YOUR GOAL:
Pull out every line of the material that contains the word "nearest".

SUPPLIED ENTRIES:
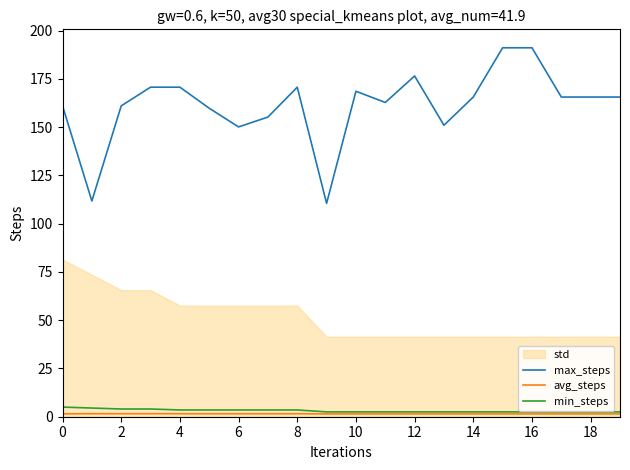

The min_steps series shows 3.5 at 8. True or false?

True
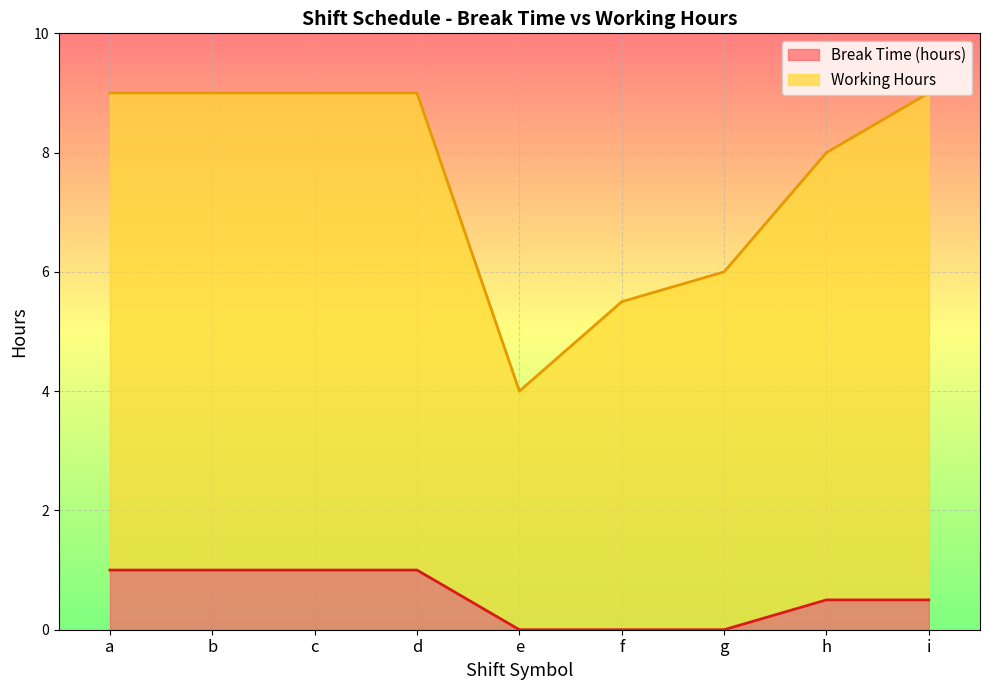

What are all the series names shown in the legend?

Break Time (hours), Working Hours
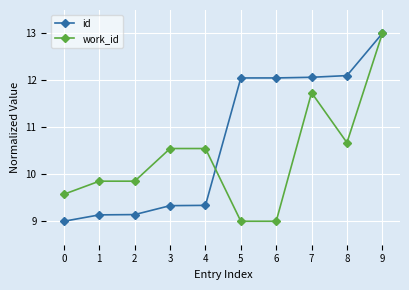

What is the lowest value of the id series?

9.0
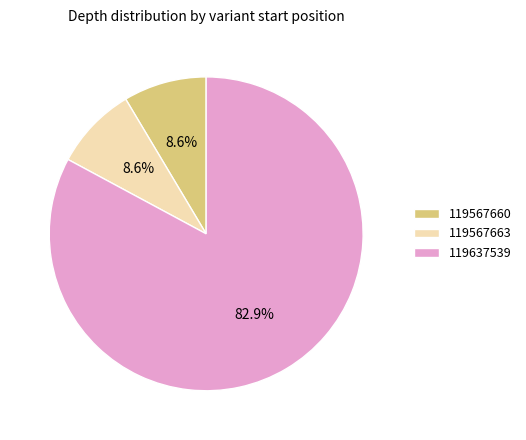

What percentage is the 119567663 slice, to the nearest percent?

9%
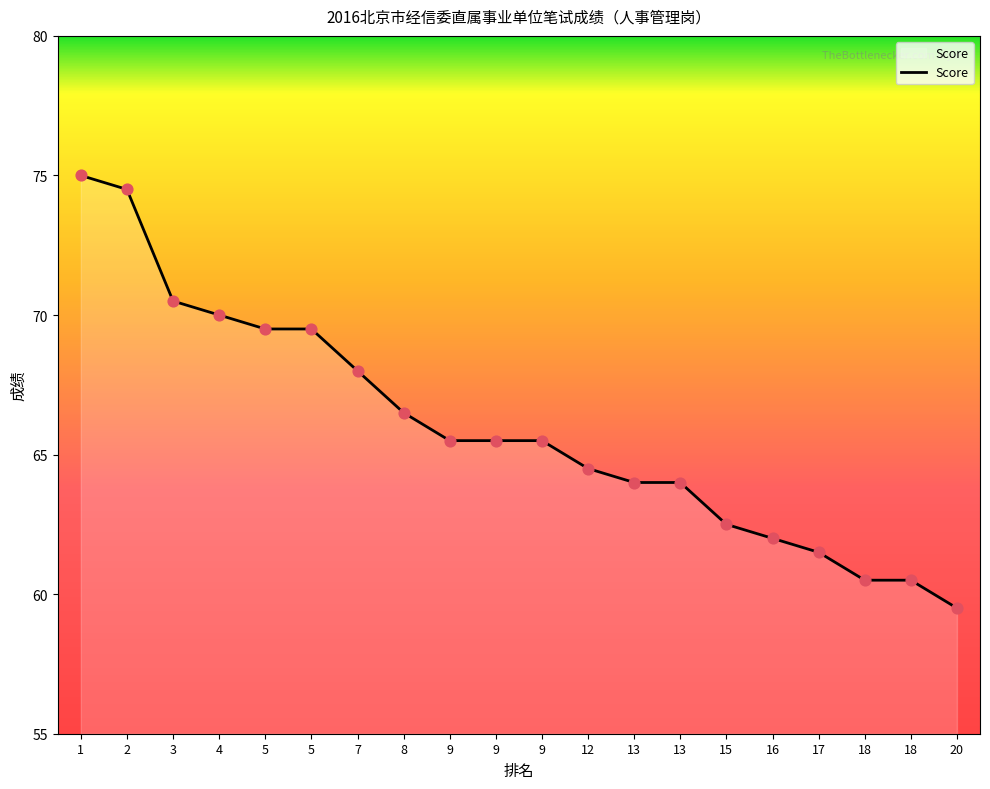

What is the change in value from 9 to 18?

-5.0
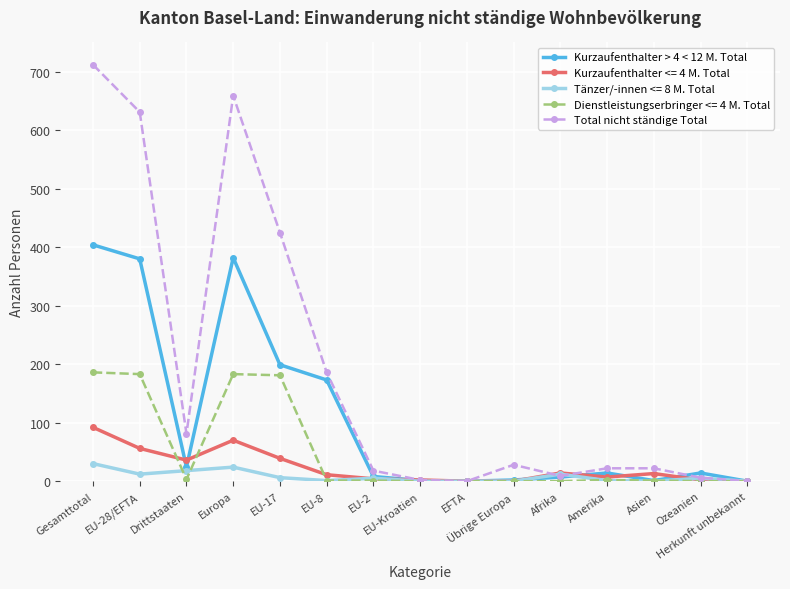

Which series has the largest range (max minus min)?

Total nicht ständige Total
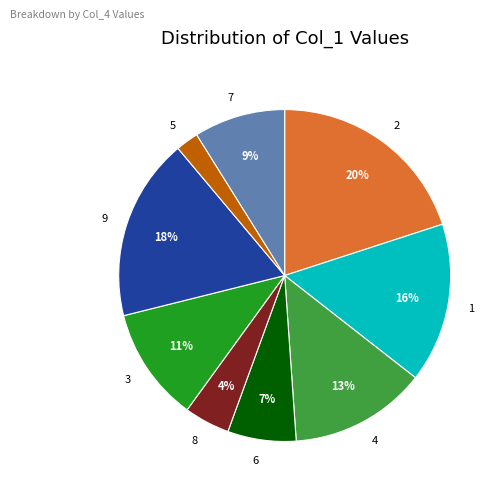

To the nearest percent, what is the difference between the largest and smallest slice percentages?

18%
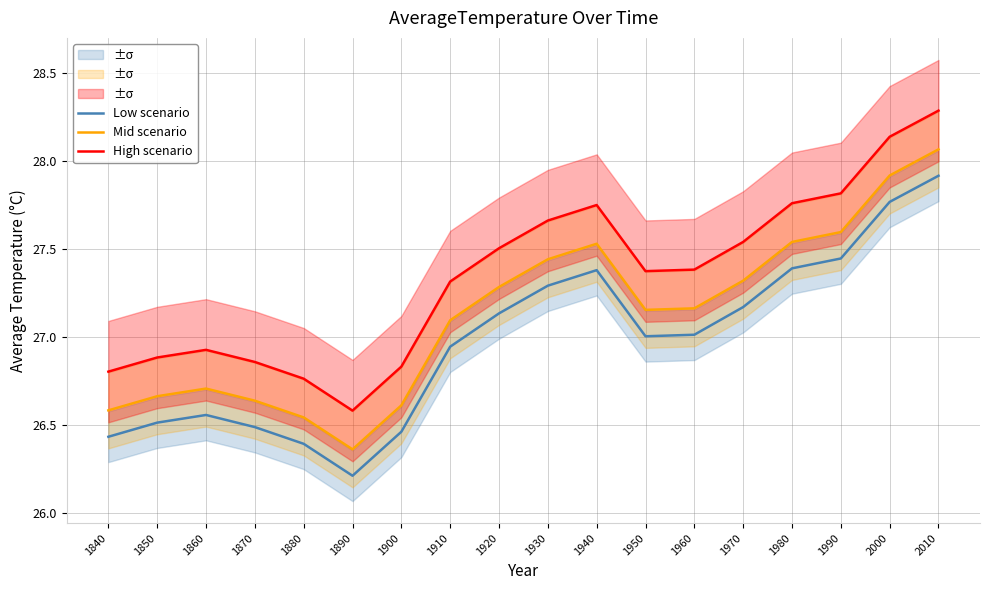

What is the sum of the High scenario values at 1840 and 1950?

54.2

RESPONSE TO THE TASK:
What percentage is the 119567663 slice, to the nearest percent?
To the nearest percent, what is the difference between the largest and smallest slice percentages?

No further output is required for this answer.